| EXERCISE GOAL |
Go line by line through the entries below and copy those containing the string "none".

| DATA EXTRACT |
——

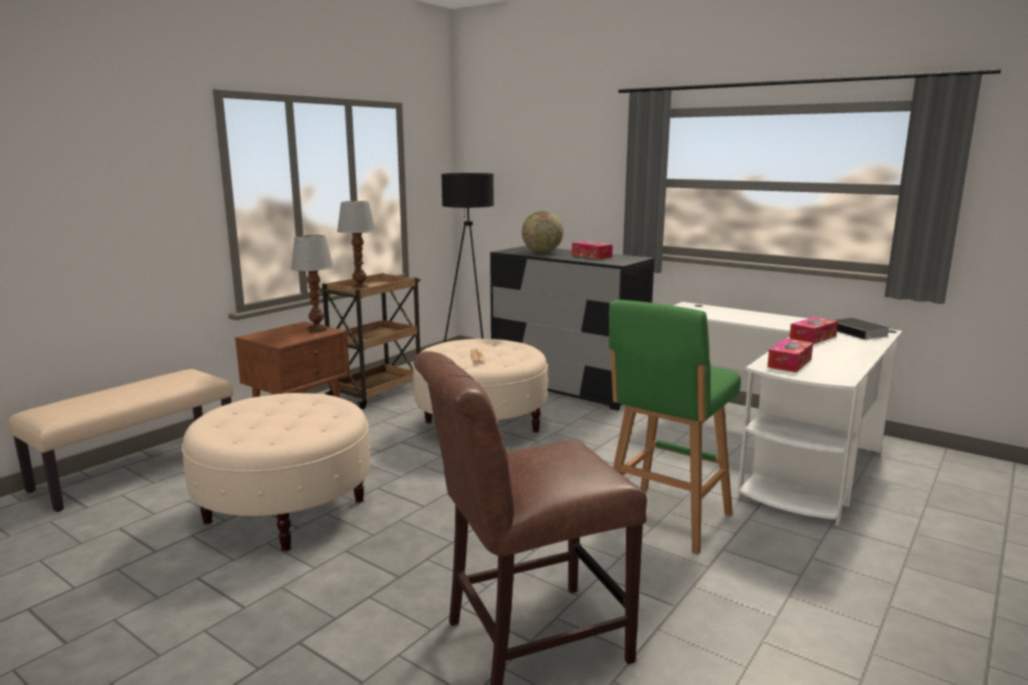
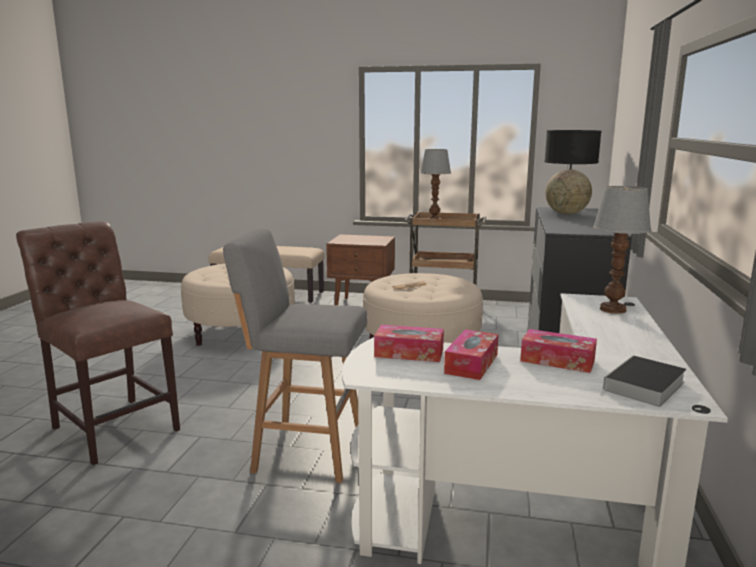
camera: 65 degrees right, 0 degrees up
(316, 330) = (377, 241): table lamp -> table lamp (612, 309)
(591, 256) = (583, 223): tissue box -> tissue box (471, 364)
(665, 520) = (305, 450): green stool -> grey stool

——

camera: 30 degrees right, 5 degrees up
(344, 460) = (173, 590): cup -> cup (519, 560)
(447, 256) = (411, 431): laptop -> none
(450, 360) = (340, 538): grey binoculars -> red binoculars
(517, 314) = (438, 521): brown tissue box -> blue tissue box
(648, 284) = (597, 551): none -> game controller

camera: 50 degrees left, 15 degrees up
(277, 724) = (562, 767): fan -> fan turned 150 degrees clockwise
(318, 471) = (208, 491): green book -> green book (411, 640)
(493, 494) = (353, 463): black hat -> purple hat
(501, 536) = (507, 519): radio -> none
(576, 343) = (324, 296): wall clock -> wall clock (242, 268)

——

| SOLUTION TO THE EXERCISE |
(447, 256) = (411, 431): laptop -> none
(648, 284) = (597, 551): none -> game controller
(501, 536) = (507, 519): radio -> none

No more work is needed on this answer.